Presos continuam nas mãos de Moraes depois da dosimetria
1 de maio de 2026 § 1 comentário


A derrubada pelo Congresso dos vetos de Lula ao PL da Dosimetria, que reduz as penas dos 850 condenados pelos atos de 8 de janeiro de 2023, incluindo Jair Bolsonaro, não altera sentenças automaticamente e o recálculo será aplicado justamente por quem os mandou para a prisão, Alexandre de Moraes.
Pelo projeto, a progressão de regime também será flexibilizada, o que facilita que um preso possa migrar do regime fechado para o semiaberto em menos tempo.

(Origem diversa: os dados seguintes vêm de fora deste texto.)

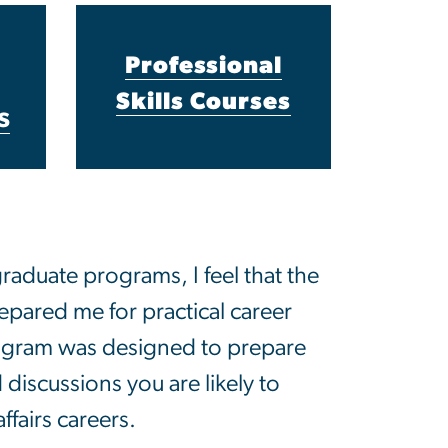
Professional
Skills Courses
s
aduate programs, I feel that the
repared me for practical career
ogram was designed to prepare
 discussions you are likely to
ffairs careers.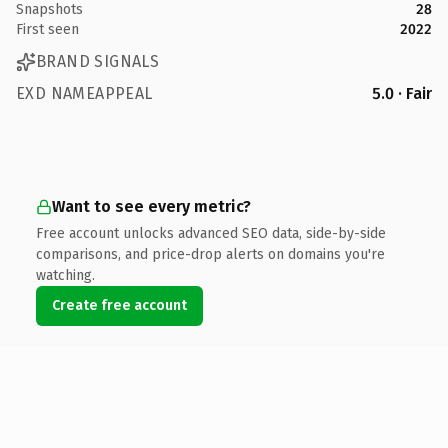
Snapshots
28
First seen
2022
BRAND SIGNALS
EXD NAMEAPPEAL
5.0 · Fair
Want to see every metric?
Free account unlocks advanced SEO data, side-by-side
comparisons, and price-drop alerts on domains you're
watching.
Create free account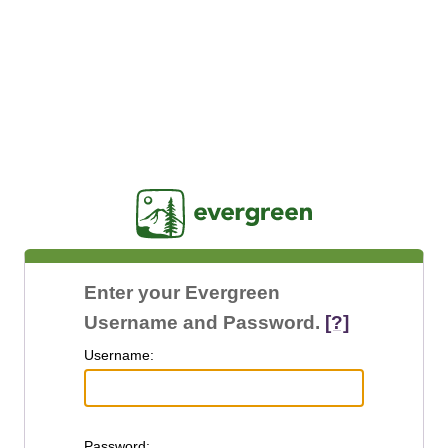
Jasig
Enter your Evergreen
Username and Password.
[?]
U
sername:
P
assword: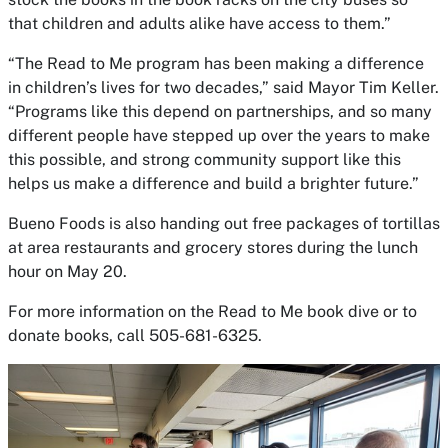
that children and adults alike have access to them.”
“The
Read to Me
program has been making a difference
in children’s lives for two decades,” said Mayor Tim Keller.
“Programs like this depend on partnerships, and so many
different people have stepped up over the years to make
this possible, and strong community support like this
helps us make a difference and build a brighter future.”
Bueno Foods is also handing out free packages of tortillas
at area restaurants and grocery stores during the lunch
hour on May 20.
For more information on the
Read to Me
book dive or to
donate books, call 505-681-6325.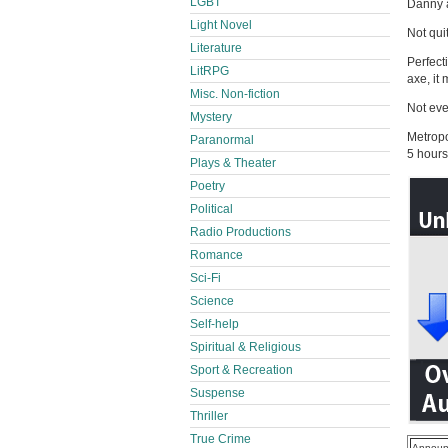
LGBT
Danny a
Light Novel
Not qui
Literature
Perfect
LitRPG
axe, it
Misc. Non-fiction
Not eve
Mystery
Metropo
Paranormal
5 hours
Plays & Theater
Poetry
Political
Radio Productions
Romance
Sci-Fi
Science
Self-help
Spiritual & Religious
Sport & Recreation
Suspense
Thriller
True Crime
Announ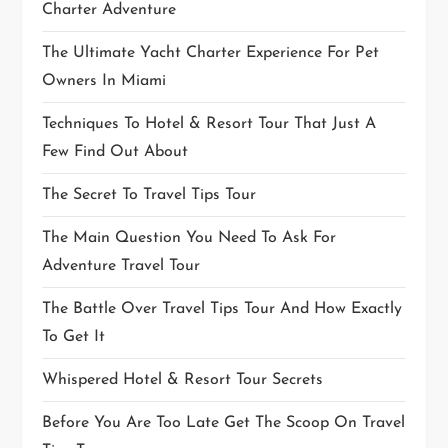
Charter Adventure
The Ultimate Yacht Charter Experience For Pet
Owners In Miami
Techniques To Hotel & Resort Tour That Just A
Few Find Out About
The Secret To Travel Tips Tour
The Main Question You Need To Ask For
Adventure Travel Tour
The Battle Over Travel Tips Tour And How Exactly
To Get It
Whispered Hotel & Resort Tour Secrets
Before You Are Too Late Get The Scoop On Travel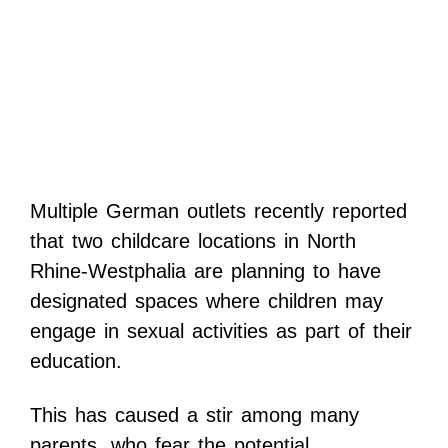
Multiple German outlets recently reported
that two childcare locations in North
Rhine-Westphalia are planning to have
designated spaces where children may
engage in sexual activities as part of their
education.
This has caused a stir among many
parents, who fear the potential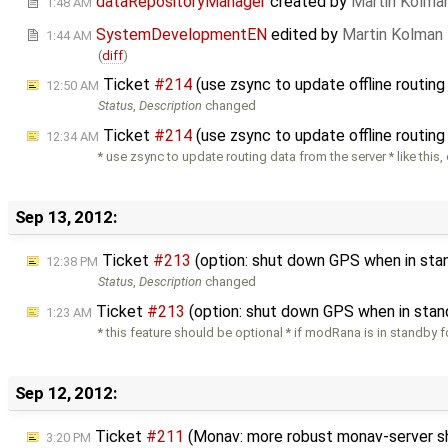
dataRepositoryManager
created by
Martin Kolma
1:48 AM
SystemDevelopmentEN
edited by
Martin Kolman
1:44 AM
(
diff
)
Ticket
#214
(use zsync to update offline routin
12:50 AM
Status
,
Description
changed
Ticket
#214
(use zsync to update offline routin
12:34 AM
* use zsync to update routing data from the server * like this,
Sep 13, 2012:
Ticket
#213
(option: shut down GPS when in sta
12:38 PM
Status
,
Description
changed
Ticket
#213
(option: shut down GPS when in stan
1:23 AM
* this feature should be optional * if modRana is in standby 
Sep 12, 2012:
Ticket
#211
(Monav: more robust monav-server 
3:20 PM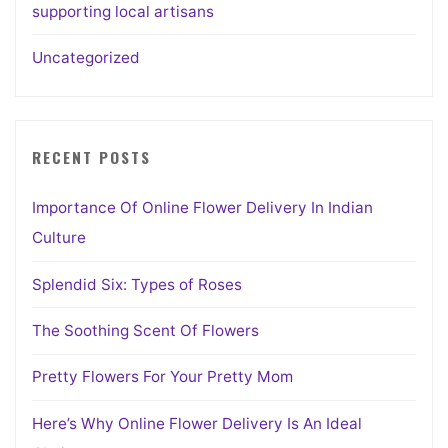
supporting local artisans
Uncategorized
RECENT POSTS
Importance Of Online Flower Delivery In Indian
Culture
Splendid Six: Types of Roses
The Soothing Scent Of Flowers
Pretty Flowers For Your Pretty Mom
Here’s Why Online Flower Delivery Is An Ideal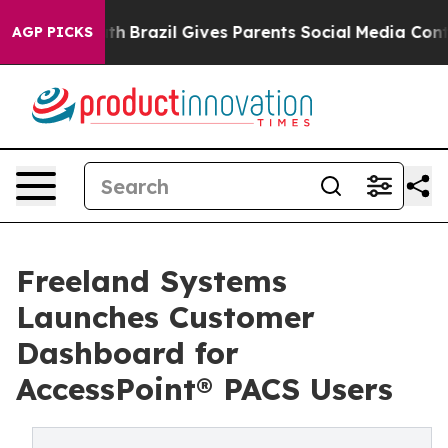
ms to Youth
Brazil Gives Parents Social Media Controls
AGP PICKS
Freeland Systems
Launches Customer
Dashboard for
AccessPoint® PACS Users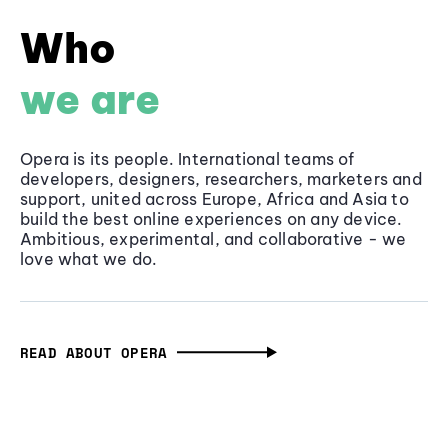
Who
we are
Opera is its people. International teams of
developers, designers, researchers, marketers and
support, united across Europe, Africa and Asia to
build the best online experiences on any device.
Ambitious, experimental, and collaborative - we
love what we do.
READ ABOUT OPERA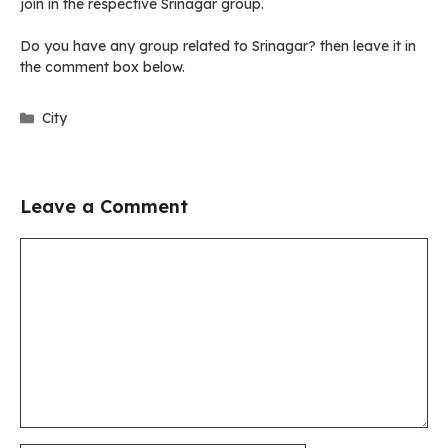
join in the respective Srinagar group.
Do you have any group related to Srinagar? then leave it in
the comment box below.
Categories
City
Leave a Comment
Comment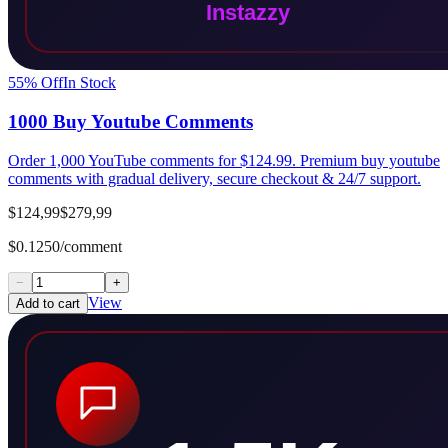
55
% Off
In Stock
1000 Buy Youtube Comments
Order 1,000 YouTube comments for $124.99. Premium buy youtube
comments with gradual delivery, secure checkout & 24/7 support.
$124,99
$279,99
$0.1250/comment
−
+
View
Add to cart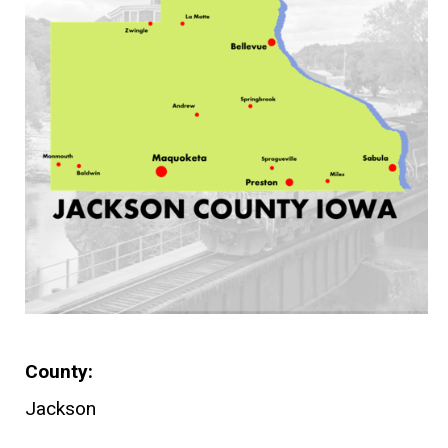
County
Jackson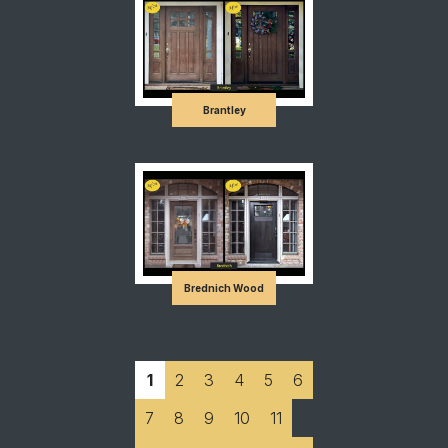
Brantley
Brednich Wood
1
2
3
4
5
6
7
8
9
10
11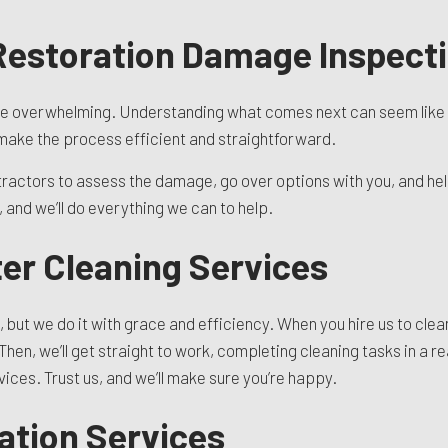
 Restoration Damage Inspect
e overwhelming. Understanding what comes next can seem like a d
l make the process efficient and straightforward.
tractors to assess the damage, go over options with you, and help 
and we’ll do everything we can to help.
er Cleaning Services
, but we do it with grace and efficiency. When you hire us to clean
Then, we’ll get straight to work, completing cleaning tasks in a 
ices. Trust us, and we’ll make sure you’re happy.
ation Services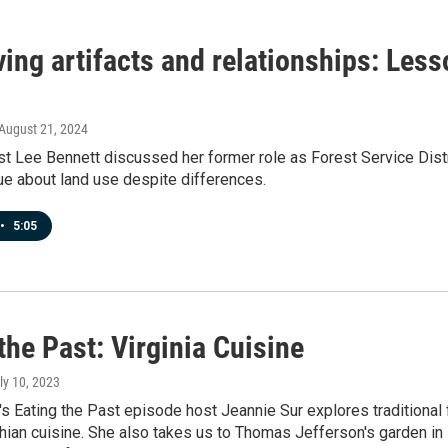
ing artifacts and relationships: Less
 August 21, 2024
t Lee Bennett discussed her former role as Forest Service Distr
ue about land use despite differences.
•
5:05
the Past: Virginia Cuisine
uly 10, 2023
's Eating the Past episode host Jeannie Sur explores traditional
ian cuisine. She also takes us to Thomas Jefferson's garden in M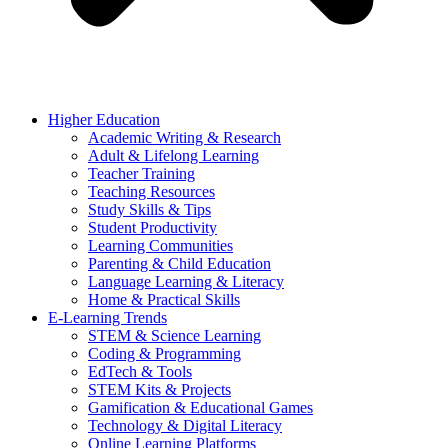
Higher Education
Academic Writing & Research
Adult & Lifelong Learning
Teacher Training
Teaching Resources
Study Skills & Tips
Student Productivity
Learning Communities
Parenting & Child Education
Language Learning & Literacy
Home & Practical Skills
E-Learning Trends
STEM & Science Learning
Coding & Programming
EdTech & Tools
STEM Kits & Projects
Gamification & Educational Games
Technology & Digital Literacy
Online Learning Platforms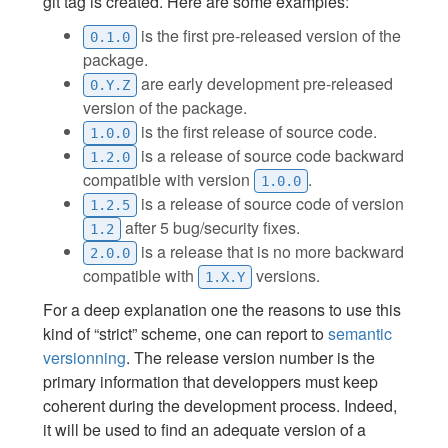
git tag is created. Here are some examples:
is the first pre-released version of the
0.1.0
package.
are early development pre-released
0.Y.Z
version of the package.
is the first release of source code.
1.0.0
is a release of source code backward
1.2.0
compatible with version
.
1.0.0
is a release of source code of version
1.2.5
after 5 bug/security fixes.
1.2
is a release that is no more backward
2.0.0
compatible with
versions.
1.X.Y
For a deep explanation one the reasons to use this
kind of “strict” scheme, one can report to
semantic
versionning
. The release version number is the
primary information that developpers must keep
coherent during the development process. Indeed,
it will be used to find an adequate version of a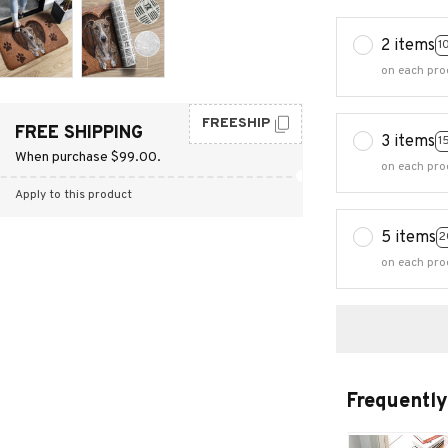
2 items
1
on each pro
FREESHIP
FREE SHIPPING
3 items
1
When purchase $99.00.
on each pro
Apply to this product
5 items
2
on each pro
Frequently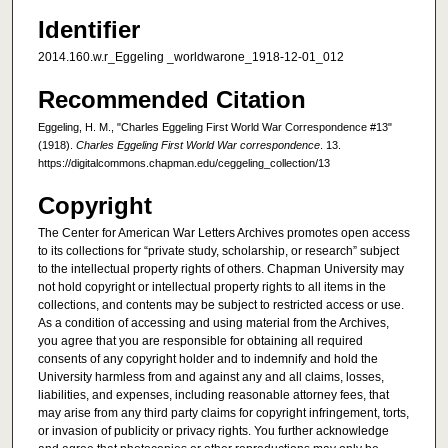
Identifier
2014.160.w.r_Eggeling _worldwarone_1918-12-01_012
Recommended Citation
Eggeling, H. M., "Charles Eggeling First World War Correspondence #13"
(1918).
Charles Eggeling First World War correspondence
. 13.
https://digitalcommons.chapman.edu/ceggeling_collection/13
Copyright
The Center for American War Letters Archives promotes open access
to its collections for “private study, scholarship, or research” subject
to the intellectual property rights of others. Chapman University may
not hold copyright or intellectual property rights to all items in the
collections, and contents may be subject to restricted access or use.
As a condition of accessing and using material from the Archives,
you agree that you are responsible for obtaining all required
consents of any copyright holder and to indemnify and hold the
University harmless from and against any and all claims, losses,
liabilities, and expenses, including reasonable attorney fees, that
may arise from any third party claims for copyright infringement, torts,
or invasion of publicity or privacy rights. You further acknowledge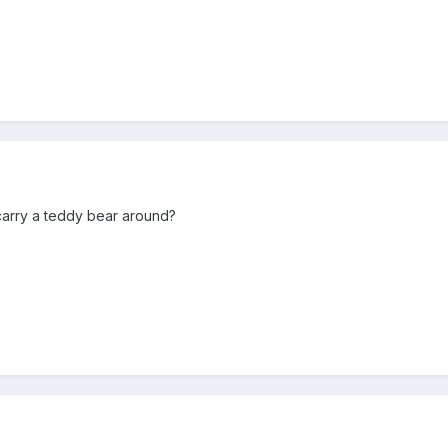
carry a teddy bear around?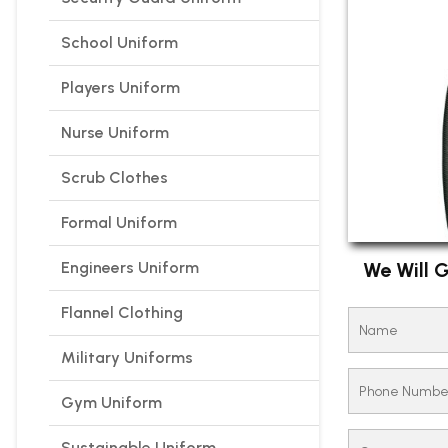
School Uniform
Players Uniform
Nurse Uniform
Scrub Clothes
Formal Uniform
Engineers Uniform
We Will G
Flannel Clothing
Military Uniforms
Gym Uniform
Sustainable Uniform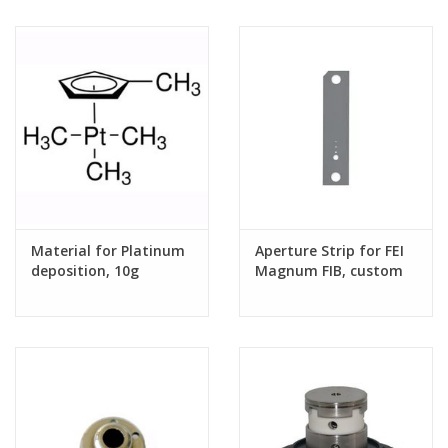
Material for Platinum
Aperture Strip for FEI
deposition, 10g
Magnum FIB, custom
hole sizes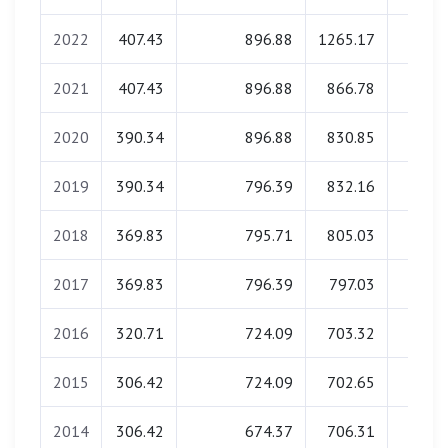
2022
407.43
896.88
1265.17
0.0
2021
407.43
896.88
866.78
0.0
2020
390.34
896.88
830.85
0.0
2019
390.34
796.39
832.16
0.0
2018
369.83
795.71
805.03
0.0
2017
369.83
796.39
797.03
0.0
2016
320.71
724.09
703.32
0.0
2015
306.42
724.09
702.65
0.0
2014
306.42
674.37
706.31
0.0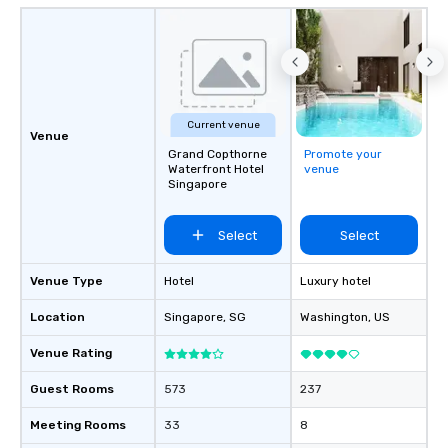
Current venue
Venue
Grand Copthorne
Promote your
Waterfront Hotel
venue
Singapore
Select
Select
Venue Type
Hotel
Luxury hotel
Location
Singapore
, SG
Washington
, US
Venue Rating
Guest Rooms
573
237
Meeting Rooms
33
8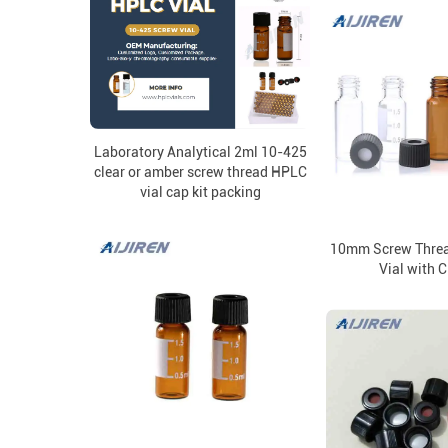
Laboratory Analytical 2ml 10-425
clear or amber screw thread HPLC
vial cap kit packing
10mm Screw Threa
Vial with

Ainda que mantenha as condenações por atos que estão longe do colocar em risco a democracia, pelo contrário, o PL estabelece critérios de proporcionalidade para a fixação de penas, criando condições para se abrandar as punições.
O PT vai recorrer ao STF para tentar anular a derrubada do veto presidencial ao PL da Dosimetria.
A sigla precisa aguardar a promulgação da lei, que deve ser feita por Alcolumbre, não Lula, antes de judicializar a matéria.
Vitória ou ajuste do sistema?
Como ainda há a possibilidade desse desgoverno indicar mais um capanga para o STF e a tal da dosimetria nunca chegou perto da importante anistia, conclui-se que, na briga por popularidade, em ano eleitoreiro, o alto comando do sistema que verdadeiramente manipula o poder resolveu distensionar o cabo de guerra contra o povo, devido a limites críticos alcançados pelo lamaçal de corrupção e descontrole econômico, fatos que comprometem a integridade de poder do próprio sistema, ao sacrificar sobremaneira sua bases de popularidade.
Assim, resolveram imolar o próprio estandarte que descondenaram, desde que isto desviasse a atenção do povo sobre os verdadeiros caciques.
O sistema sabe que o descondenado foi longe demais em suas presunções, estabanado e incompetente que é para jogar o jogo da estratégia política, com inteligência, porque nunca foi além de comprar com dinheiro alheio os que se identificassem com a sua intrínseca corrupção.
O poder subiu-lhe à cabeça, sem ao menos imaginar que sua figura pudesse ser ridicularizada, exatamente pela classe trabalhadora que sempre o apoiou, mas se decepcionou, ao ver-se preterida, enquanto o crime e o assistencialismo eram exaltados.
Assim, o sistema transfere sua culpa e impopularidade a alguém previamente derrotado, enquanto tenta reforçar laços necessários com o povo, ao dar-lhe a sensação de algo que não passa de uma capciosa e ilusória vitória.